__DATA UNDER STUDY__
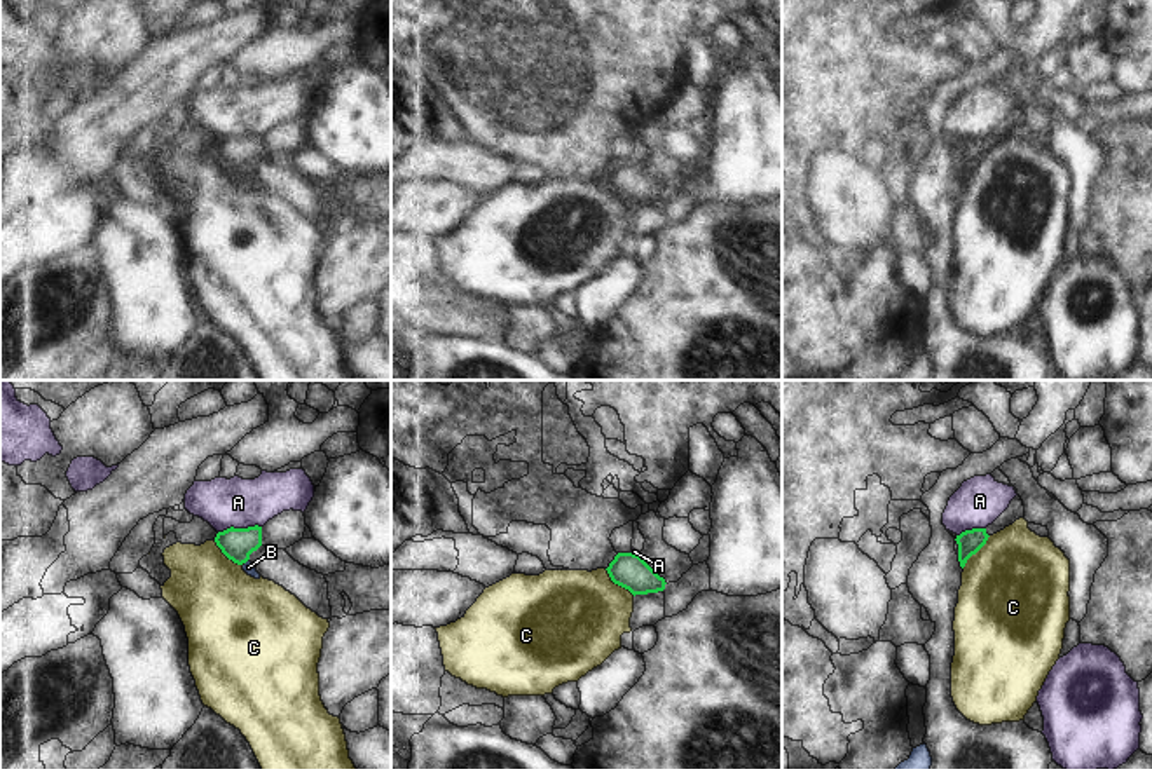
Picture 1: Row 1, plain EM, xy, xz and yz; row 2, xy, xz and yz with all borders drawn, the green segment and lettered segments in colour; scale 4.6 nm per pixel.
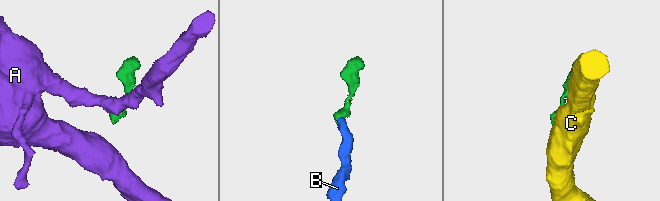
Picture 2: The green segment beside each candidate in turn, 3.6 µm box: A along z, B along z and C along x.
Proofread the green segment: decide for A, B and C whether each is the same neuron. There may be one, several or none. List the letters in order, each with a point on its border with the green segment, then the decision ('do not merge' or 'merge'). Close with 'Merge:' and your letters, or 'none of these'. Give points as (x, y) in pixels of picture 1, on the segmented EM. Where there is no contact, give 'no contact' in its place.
A: meets green in xy at (240, 529); do not merge
B: meets green in xy at (246, 560); merge
C: meets green in xz at (618, 585); do not merge
Merge: B

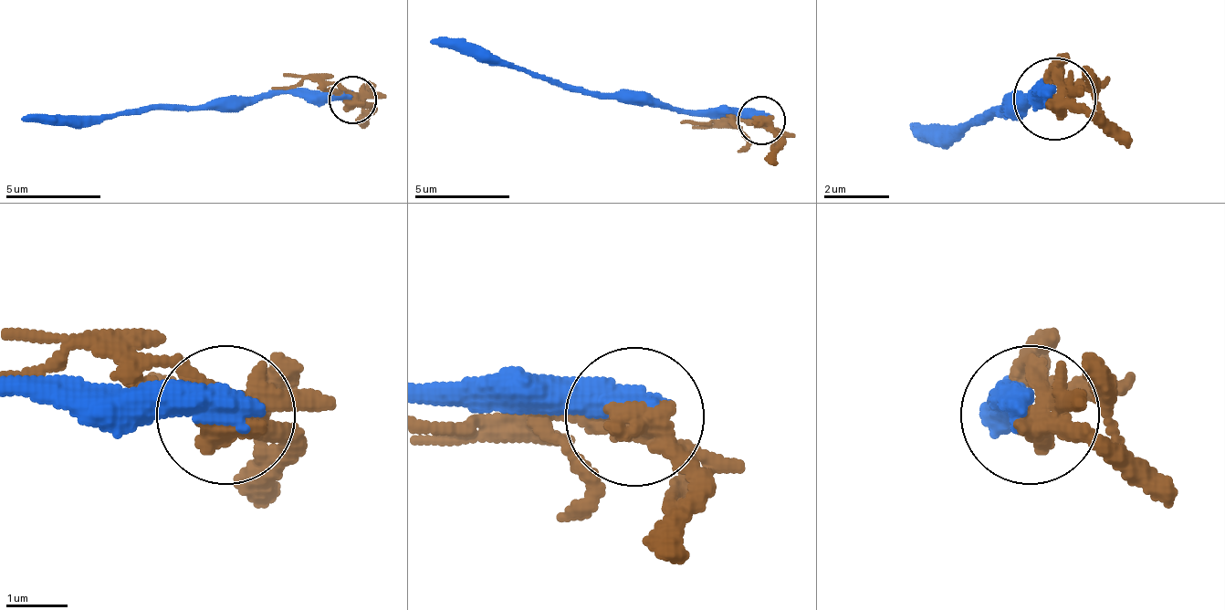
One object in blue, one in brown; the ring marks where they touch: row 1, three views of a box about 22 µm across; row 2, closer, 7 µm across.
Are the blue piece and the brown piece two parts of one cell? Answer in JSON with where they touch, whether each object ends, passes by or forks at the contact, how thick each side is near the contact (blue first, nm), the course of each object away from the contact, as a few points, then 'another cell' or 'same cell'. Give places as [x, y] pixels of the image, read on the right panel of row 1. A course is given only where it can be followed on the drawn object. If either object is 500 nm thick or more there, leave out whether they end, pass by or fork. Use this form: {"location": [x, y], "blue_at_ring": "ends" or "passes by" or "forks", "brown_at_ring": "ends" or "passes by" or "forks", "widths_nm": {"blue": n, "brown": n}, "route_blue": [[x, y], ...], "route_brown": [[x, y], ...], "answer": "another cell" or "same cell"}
{"location": [1054, 99], "widths_nm": {"blue": 500, "brown": 380}, "route_blue": [[1052, 97], [1043, 89], [1019, 113], [920, 130]], "route_brown": [[1052, 97], [1060, 64], [1052, 80]], "answer": "another cell"}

__TASK ITEM__
The line with "Are the blue" and all lines after it through the end of the data above: write these out exactly and add nothing.

__SOLUTION TO THIS PROBLEM__
Are the blue piece and the brown piece two parts of one cell? Answer in JSON with where they touch, whether each object ends, passes by or forks at the contact, how thick each side is near the contact (blue first, nm), the course of each object away from the contact, as a few points, then 'another cell' or 'same cell'. Give places as [x, y] pixels of the image, read on the right panel of row 1. A course is given only where it can be followed on the drawn object. If either object is 500 nm thick or more there, leave out whether they end, pass by or fork. Use this form: {"location": [x, y], "blue_at_ring": "ends" or "passes by" or "forks", "brown_at_ring": "ends" or "passes by" or "forks", "widths_nm": {"blue": n, "brown": n}, "route_blue": [[x, y], ...], "route_brown": [[x, y], ...], "answer": "another cell" or "same cell"}
{"location": [1054, 99], "widths_nm": {"blue": 500, "brown": 380}, "route_blue": [[1052, 97], [1043, 89], [1019, 113], [920, 130]], "route_brown": [[1052, 97], [1060, 64], [1052, 80]], "answer": "another cell"}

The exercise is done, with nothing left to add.